Closed powei-C closed 2 years ago
Hi @powei-C, Thanks for your interest in our work. Actually we used the Resnet-9blocked generator in CycleGAN-VC3 for fair comparison in our paper, since we'd like to demonstate that cycle-consistency loss can be replaced by the contrastive loss.
Thank you for your explanation!
I still have one question. When listening to the demo audio, I found that the audio's speed slows down a little bit compared to the source audio, even though I retrain the model and test it, there is a similar situation. Is it reasonable?
This may be because the hyperparameters (win_length, hop_size, etc) of PWG vocoder do not match my Mel-spectrogram extraction code here. Therefore you could make them consistent, which may solve the problem. Please keep me posted if it works.
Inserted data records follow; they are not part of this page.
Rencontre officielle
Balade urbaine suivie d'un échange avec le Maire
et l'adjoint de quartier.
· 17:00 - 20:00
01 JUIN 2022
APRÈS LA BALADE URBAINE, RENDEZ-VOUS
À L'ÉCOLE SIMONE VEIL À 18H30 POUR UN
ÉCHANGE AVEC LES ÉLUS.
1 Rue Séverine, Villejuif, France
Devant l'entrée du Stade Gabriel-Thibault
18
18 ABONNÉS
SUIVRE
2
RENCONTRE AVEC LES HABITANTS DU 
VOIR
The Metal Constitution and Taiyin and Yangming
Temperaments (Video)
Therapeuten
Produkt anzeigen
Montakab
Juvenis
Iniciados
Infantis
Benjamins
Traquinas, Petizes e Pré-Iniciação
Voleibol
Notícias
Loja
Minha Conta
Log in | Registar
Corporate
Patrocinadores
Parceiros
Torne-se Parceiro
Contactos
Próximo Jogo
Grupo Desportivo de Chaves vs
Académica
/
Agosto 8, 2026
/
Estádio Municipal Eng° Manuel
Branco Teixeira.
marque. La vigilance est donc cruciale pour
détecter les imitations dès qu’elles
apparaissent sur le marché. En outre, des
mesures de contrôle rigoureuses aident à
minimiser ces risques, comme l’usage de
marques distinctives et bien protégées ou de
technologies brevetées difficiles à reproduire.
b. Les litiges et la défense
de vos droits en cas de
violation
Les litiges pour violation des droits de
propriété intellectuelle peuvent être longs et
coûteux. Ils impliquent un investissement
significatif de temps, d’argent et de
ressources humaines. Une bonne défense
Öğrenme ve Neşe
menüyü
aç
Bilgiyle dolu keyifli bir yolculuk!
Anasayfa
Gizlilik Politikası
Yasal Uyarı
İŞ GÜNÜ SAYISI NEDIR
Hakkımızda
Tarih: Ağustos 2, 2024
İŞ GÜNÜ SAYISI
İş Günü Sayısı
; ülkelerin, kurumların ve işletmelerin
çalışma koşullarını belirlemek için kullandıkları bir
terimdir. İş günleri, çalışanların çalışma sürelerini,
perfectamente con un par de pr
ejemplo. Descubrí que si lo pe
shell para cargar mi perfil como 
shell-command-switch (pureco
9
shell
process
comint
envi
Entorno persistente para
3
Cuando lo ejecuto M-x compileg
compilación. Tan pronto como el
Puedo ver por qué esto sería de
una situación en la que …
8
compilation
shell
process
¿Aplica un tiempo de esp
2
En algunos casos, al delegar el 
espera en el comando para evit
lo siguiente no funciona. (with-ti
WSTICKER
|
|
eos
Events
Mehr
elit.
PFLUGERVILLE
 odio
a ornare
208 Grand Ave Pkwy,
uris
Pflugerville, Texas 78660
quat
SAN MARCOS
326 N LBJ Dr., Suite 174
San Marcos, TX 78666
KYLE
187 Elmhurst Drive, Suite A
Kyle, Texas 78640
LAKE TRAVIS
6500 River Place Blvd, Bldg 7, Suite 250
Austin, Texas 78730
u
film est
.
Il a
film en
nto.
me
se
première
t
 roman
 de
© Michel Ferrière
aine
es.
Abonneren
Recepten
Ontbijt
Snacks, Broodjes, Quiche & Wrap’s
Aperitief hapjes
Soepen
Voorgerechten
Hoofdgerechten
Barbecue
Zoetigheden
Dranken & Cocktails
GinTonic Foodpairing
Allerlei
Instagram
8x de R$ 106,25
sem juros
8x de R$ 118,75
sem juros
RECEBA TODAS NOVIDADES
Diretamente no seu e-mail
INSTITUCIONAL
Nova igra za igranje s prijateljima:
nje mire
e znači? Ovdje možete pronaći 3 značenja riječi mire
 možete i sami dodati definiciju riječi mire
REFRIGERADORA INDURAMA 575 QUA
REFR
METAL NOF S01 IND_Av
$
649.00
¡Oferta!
Thank you for your instant reply! It makes sense!!! Since I have run out of my GPU resources recently, I may test it a few days later.
Best Regards
It worked! Thank you for your help!
Best Regards
It worked! Thank you for your help!
Best Regards
@powei-C How did you do the settings?
@Quetzalquatl It's been a long time... I am not 100% sure right now. I remember that I just adjust the parameter's value in CVC/data/wav_folder.py to match the one in "/CVC/checkpoints/vocoder/config.yml" such as hop size, fft size and win_length .... Hope this help~
@powei-C I changed the settings in wav_folder.py according to the parameters in vocoder/config.yml but the result is very bad. no matter what i did i couldn't fix it well. If yes, could you paste your settings here?
Hi, Thank you for sharing the paperwork! I wonder if you trained the Resnet-9blocked generator in CycleGAN-VC3 for your paper evaluation. Since I followed your command instruction for training CyleGAN-VC3, it uses the same "netG" as the CVC framework.